• [Texto para análise]
···
Por séculos, mercadores, artistas e turistas deslumbrados com a singularidade de uma cidade construída sobre canais reviraram Veneza, suas praças e palácios, hoje alcançadas por lanchas velozes ou gôndolas de passeio, ao som de “O, sole mio”. Arquitetos estudaram sua engenhosa construção, escritores e cineastas imortalizaram suas estreitas vielas e subterrâneos, e namorados tiraram fotos na Ponte dos Suspiros (que na verdade eram suspiros de prisioneiros, que seguiam para a Prigione Nuove). Mas essa paixão por Veneza se transformou em desastre. Com a invasão alucinada de visitantes nos últimos anos e os eventos climáticos extremos — com o aumento da temperatura no planeta, há secas drásticas e frequência cada vez maior de inundações —, a cidade aprovou uma taxa turística de cinco euros por visitante “bate e volta”, que pouco gasta em um dia.
···
• [Itens fornecidos]
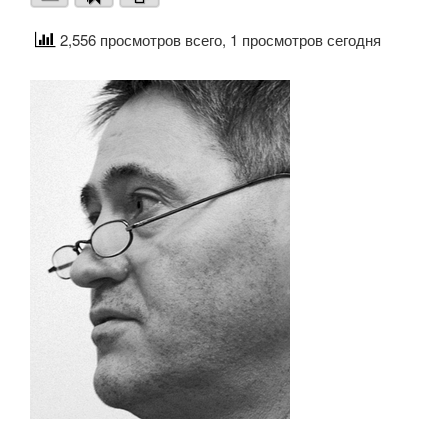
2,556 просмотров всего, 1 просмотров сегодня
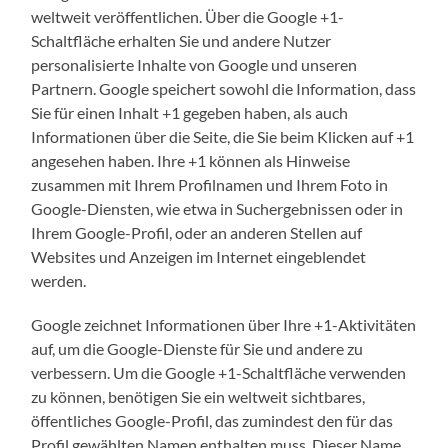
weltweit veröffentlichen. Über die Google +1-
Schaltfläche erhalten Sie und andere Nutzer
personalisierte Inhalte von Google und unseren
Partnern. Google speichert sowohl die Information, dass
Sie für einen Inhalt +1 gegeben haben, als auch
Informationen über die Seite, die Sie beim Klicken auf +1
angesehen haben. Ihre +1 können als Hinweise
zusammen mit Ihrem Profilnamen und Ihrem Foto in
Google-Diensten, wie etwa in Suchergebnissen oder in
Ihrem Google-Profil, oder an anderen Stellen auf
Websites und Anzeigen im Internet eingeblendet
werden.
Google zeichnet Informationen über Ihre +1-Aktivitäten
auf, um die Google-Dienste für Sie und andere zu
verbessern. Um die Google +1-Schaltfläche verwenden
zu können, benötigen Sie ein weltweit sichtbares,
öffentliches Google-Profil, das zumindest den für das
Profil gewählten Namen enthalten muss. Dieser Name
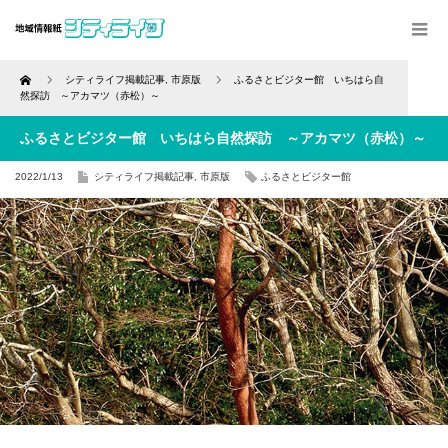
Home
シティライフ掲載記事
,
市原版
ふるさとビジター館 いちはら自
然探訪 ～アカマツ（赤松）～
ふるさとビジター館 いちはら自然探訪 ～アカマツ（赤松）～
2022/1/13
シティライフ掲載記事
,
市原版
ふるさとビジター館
···
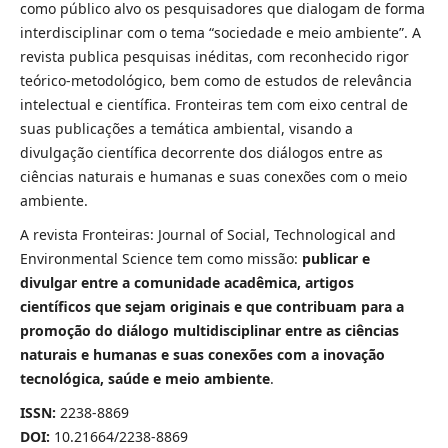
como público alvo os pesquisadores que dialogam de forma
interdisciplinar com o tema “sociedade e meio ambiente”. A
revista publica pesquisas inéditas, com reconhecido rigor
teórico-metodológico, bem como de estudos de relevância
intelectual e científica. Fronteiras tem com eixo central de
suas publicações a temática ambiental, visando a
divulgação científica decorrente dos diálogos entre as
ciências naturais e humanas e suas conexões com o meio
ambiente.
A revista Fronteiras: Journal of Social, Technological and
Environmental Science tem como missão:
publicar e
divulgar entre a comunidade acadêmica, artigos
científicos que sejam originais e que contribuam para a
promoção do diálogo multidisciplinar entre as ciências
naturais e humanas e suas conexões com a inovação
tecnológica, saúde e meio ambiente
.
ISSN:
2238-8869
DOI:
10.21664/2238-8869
···
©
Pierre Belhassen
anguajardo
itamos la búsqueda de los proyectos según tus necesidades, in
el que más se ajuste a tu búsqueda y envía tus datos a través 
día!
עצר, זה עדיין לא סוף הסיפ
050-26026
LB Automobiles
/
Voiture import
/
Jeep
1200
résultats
···
• [Exercício]
Reescreva de forma mais breve o parágrafo do texto para análise que começa com "Por séculos, mercadores", mantendo seus fatos principais.

• [Resultado do exercício]
Durante séculos, Veneza, cidade construída sobre canais, atraiu mercadores, artistas e turistas. Arquitetos, escritores, cineastas e namorados também a exploraram e celebraram. Essa paixão, porém, virou desastre. Diante da invasão de visitantes nos últimos anos e de eventos climáticos extremos, como secas drásticas e inundações cada vez mais frequentes, a cidade aprovou uma taxa turística de cinco euros por visitante "bate e volta", que pouco gasta em um dia.